After gaining a taste for high-level competition, Rachel vowed to up her game, committing to dedicate more time and energy to her training. The first step of this new-found motivation was going offshore and seeking professional guidance, which led Rachel to meet Toby Coote – head coach of the Sunshine Coast Tri Academy. The results were almost instant, with Rachel finishing fifth at the Pacific Island Games in Port Moresby, clocking a much-improved time of 1:11 hours – trailing just the French territories. Comparatively, at the 2011 Pacific Games Rachel finished well behind the pace in a time of 1:50 hours. Now she’s the top-ranked female triathlete in the Pacific Island Commonwealth countries. Rachel’s ascension to Olympic-distance racing gained further momentum in Mooloolaba this year when she became the first PNG representative to race in the ITU World Cup.
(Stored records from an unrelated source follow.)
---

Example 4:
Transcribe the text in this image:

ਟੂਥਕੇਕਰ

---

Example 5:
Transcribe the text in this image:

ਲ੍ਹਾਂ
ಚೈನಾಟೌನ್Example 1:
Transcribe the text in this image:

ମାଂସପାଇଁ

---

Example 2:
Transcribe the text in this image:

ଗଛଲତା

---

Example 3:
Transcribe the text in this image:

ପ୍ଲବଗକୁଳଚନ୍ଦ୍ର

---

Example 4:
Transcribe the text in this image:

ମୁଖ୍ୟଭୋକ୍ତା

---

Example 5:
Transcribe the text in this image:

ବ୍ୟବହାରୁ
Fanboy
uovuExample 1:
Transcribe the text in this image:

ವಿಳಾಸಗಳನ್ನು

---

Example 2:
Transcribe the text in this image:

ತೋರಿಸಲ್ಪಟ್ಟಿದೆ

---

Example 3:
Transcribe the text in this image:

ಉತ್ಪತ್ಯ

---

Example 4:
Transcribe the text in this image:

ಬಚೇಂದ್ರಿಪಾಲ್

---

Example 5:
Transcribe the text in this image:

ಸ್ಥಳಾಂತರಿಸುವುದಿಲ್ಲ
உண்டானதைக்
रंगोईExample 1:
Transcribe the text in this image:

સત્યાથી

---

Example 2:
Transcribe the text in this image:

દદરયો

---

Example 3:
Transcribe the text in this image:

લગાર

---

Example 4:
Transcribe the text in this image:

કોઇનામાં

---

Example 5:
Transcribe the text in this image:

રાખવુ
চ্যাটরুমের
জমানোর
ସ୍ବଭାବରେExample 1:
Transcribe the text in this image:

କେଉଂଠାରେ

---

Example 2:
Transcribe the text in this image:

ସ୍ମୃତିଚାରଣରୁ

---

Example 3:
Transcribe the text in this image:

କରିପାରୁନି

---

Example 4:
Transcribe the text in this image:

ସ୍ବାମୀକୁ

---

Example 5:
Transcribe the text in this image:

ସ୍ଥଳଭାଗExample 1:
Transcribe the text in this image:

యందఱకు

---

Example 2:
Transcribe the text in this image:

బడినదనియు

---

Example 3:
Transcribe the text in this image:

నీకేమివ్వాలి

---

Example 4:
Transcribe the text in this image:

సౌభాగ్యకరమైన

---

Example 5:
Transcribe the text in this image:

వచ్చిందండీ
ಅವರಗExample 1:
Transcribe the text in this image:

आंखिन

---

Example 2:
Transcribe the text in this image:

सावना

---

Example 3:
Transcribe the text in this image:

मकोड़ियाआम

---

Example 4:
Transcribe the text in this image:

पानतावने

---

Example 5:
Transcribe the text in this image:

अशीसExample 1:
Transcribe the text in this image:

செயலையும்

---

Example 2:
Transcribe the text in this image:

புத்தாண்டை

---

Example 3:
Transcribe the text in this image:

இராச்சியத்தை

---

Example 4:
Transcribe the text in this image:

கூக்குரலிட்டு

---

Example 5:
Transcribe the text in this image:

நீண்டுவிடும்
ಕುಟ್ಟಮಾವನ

Although she was eventually lapped out on the third lap of the bike, Rachel is confident she’s making inroads in her development and relished the brief taste of ITU competition. “It’s a great achievement for our country, PNG, myself to proudly fly the flag and for the Pacific Island region as a developing sport across our region, the Pacific islands and women in the Pacific,” she said.
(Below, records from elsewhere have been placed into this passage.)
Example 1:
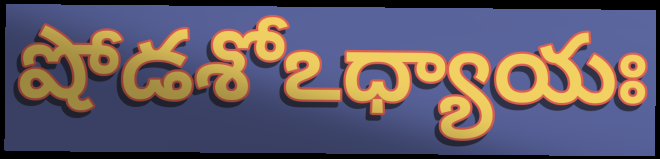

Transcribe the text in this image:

షోడశోఽధ్యాయః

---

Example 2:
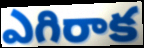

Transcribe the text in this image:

ఎగిరాక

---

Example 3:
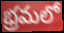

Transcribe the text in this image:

భ్రమలో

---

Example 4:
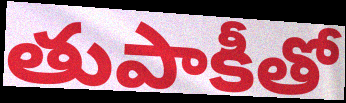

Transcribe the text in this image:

తుపాకీతో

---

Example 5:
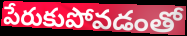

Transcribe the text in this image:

పేరుకుపోవడంతో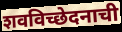
शवविच्छेदनाचीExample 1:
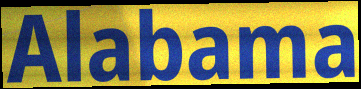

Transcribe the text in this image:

Alabama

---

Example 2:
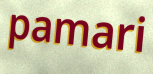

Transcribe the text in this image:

pamari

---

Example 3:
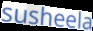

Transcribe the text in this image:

susheela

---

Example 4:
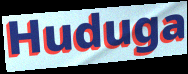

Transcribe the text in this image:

Huduga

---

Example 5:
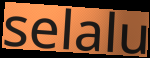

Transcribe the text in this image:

selalu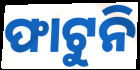
ଫାଟୁନି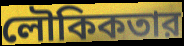
লৌকিকতার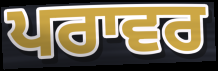
ਪਰਾਵਰ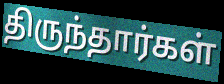
திருந்தார்கள்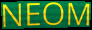
NEOMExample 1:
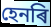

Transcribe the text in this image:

হেনৰি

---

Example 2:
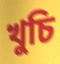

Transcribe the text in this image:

খুচি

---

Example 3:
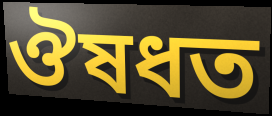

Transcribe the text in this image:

ঔষধত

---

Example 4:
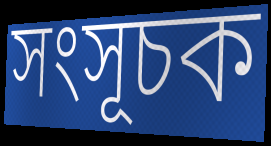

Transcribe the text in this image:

সংসূচক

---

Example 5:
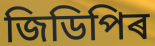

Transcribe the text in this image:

জিডিপিৰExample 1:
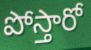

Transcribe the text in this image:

పోస్తారో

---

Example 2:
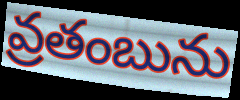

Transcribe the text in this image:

వ్రతంబును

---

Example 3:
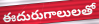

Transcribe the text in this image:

ఈదురుగాలులతో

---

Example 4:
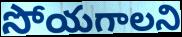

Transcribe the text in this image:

సోయగాలని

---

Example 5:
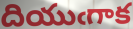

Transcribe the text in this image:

దియుఁగాక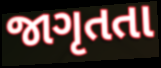
જાગૃતતાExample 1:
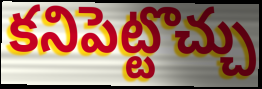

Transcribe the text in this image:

కనిపెట్టొచ్చు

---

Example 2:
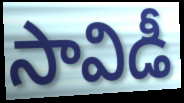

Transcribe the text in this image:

సావిడీ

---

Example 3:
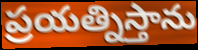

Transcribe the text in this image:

ప్రయత్నిస్తాను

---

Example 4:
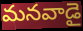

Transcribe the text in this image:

మనవాడై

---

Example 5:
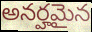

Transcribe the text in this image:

అనర్హమైన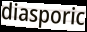
diasporicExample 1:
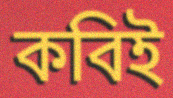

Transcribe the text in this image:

কবিই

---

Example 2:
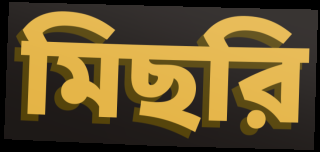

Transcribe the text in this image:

মিছরি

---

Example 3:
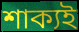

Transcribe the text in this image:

শাক্যই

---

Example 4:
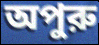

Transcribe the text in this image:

অপুরু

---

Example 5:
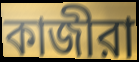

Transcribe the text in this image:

কাজীরাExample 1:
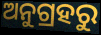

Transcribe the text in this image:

ଅନୁଗ୍ରହରୁ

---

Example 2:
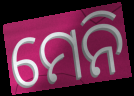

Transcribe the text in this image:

ମେନି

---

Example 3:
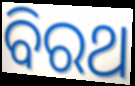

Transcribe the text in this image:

ବିରଥ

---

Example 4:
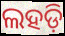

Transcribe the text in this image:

ଲହଡ଼ି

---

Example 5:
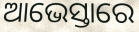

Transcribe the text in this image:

ଆଭେସ୍ତାରେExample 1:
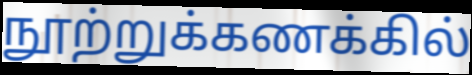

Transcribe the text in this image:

நூற்றுக்கணக்கில்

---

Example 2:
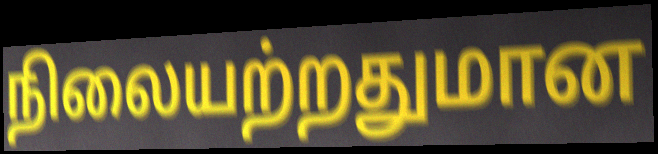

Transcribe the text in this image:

நிலையற்றதுமான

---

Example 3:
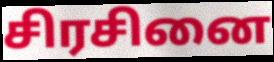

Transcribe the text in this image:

சிரசினை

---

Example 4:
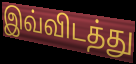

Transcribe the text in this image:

இவ்விடத்து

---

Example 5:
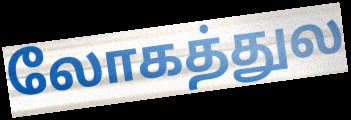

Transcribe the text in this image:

லோகத்துல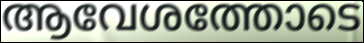
ആവേശത്തോടെ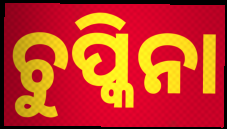
ଚୁପ୍କିନା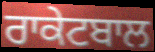
ਰਾਕੇਟਬਾਲ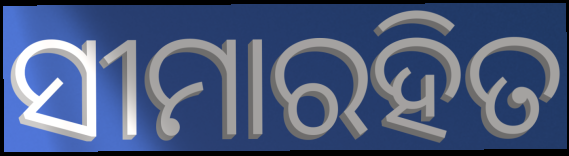
ସୀମାରହିତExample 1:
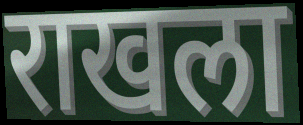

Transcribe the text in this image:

राखला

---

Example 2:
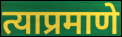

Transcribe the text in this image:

त्याप्रमाणे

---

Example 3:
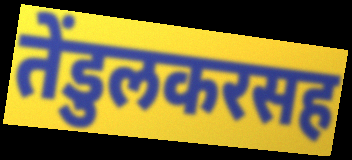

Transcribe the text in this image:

तेंडुलकरसह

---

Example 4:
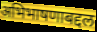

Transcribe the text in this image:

अभिभाषणाबद्दल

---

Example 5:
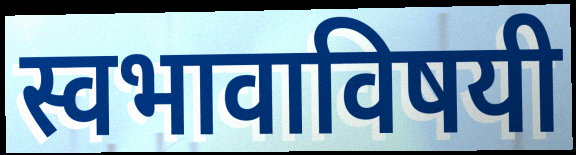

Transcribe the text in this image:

स्वभावाविषयी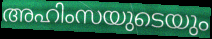
അഹിംസയുടെയുംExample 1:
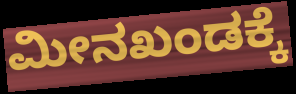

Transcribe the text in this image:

ಮೀನಖಂಡಕ್ಕೆ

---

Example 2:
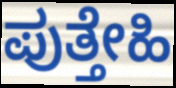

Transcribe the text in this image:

ಪುತ್ತೇಹಿ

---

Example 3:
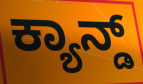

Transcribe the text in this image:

ಕ್ಯಾನ್ಡ್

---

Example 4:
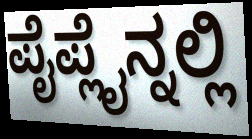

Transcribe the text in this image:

ಪೈಪ್ಲೈನ್ನಲ್ಲಿ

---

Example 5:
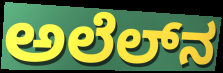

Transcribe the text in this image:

ಅಲೆಲ್‌ನ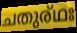
ചതുര്ഥഃ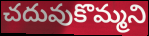
చదువుకొమ్మనిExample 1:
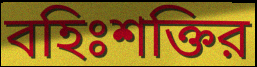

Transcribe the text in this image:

বহিঃশক্তির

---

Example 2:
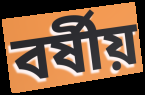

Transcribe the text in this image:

বর্ষীয়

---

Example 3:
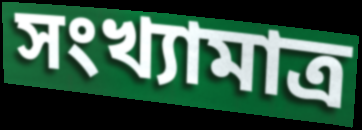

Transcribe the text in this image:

“I was lapped out on the third lap of the bike but the experience for me was fantastic and invaluable. You’ve got to always back yourself and believe in yourself. Every opportunity you gain and learn and improve from that experience, the good and bad, you use it. I have this outlook and approach to everything, whether it be my academic study pursuits, my professional career goals or my triathlon career.”

Rachel unknowingly turned out to be one of the feel-good stories of the ITU World Cup race at Mooloolaba, as the raucous crowd vocally rallied behind her, trying to lift her through the course in an attempt to help her complete her first ITU race. Although the effort of the audience was ultimately in vain, it didn’t go unnoticed.

“It was fantastic to hear and see total strangers cheering me on. It gave me that extra energy boost I needed to continue around the course,” she said.

“World Cup-level racing is a major step-up. It’s a lot of pressure and I was very nervous in the days leading up, so to have the support of all the spectators as I did on the day was so inspiring and encouraging. The triathlon community is amazing and I always find at races and events, everyone is so welcoming and super positive and encouraging, no matter what level of racing.”

In the future Rachel is hoping to qualify for the 2018 Commonwealth Games on the Gold Coast and further develop the PNG Tri Kids program – an initiative close to her heart. Rachel has helped start the New Ireland Tri Academy – a Tri Kids program with up to 40 children from the islands training together in a team environment. Now she sees it as her job to be a role model and hopefully inspire PNG’s athletes of tomorrow.

“Especially the young girls. To show them women can be strong and tough and achieve their goals in life,” she said.

“I believe sport can play an important role in shaping our communities in PNG for the better. Sport has a massive role, it can…help steer our youth away from anti-social behaviours, helps with character building, improves self-esteem and develops positive attitudes and mindsets for life. It can also help bring down major cultural barriers and encourage gender empowerment for young girls and women alike – something very important for my country. I hope to inspire our juniors to excel in their sports and life and pass on my skills and knowledge to them – our future little athletes. I get much appreciation in doing this. It’s self-rewarding to give back to where it’s needed.”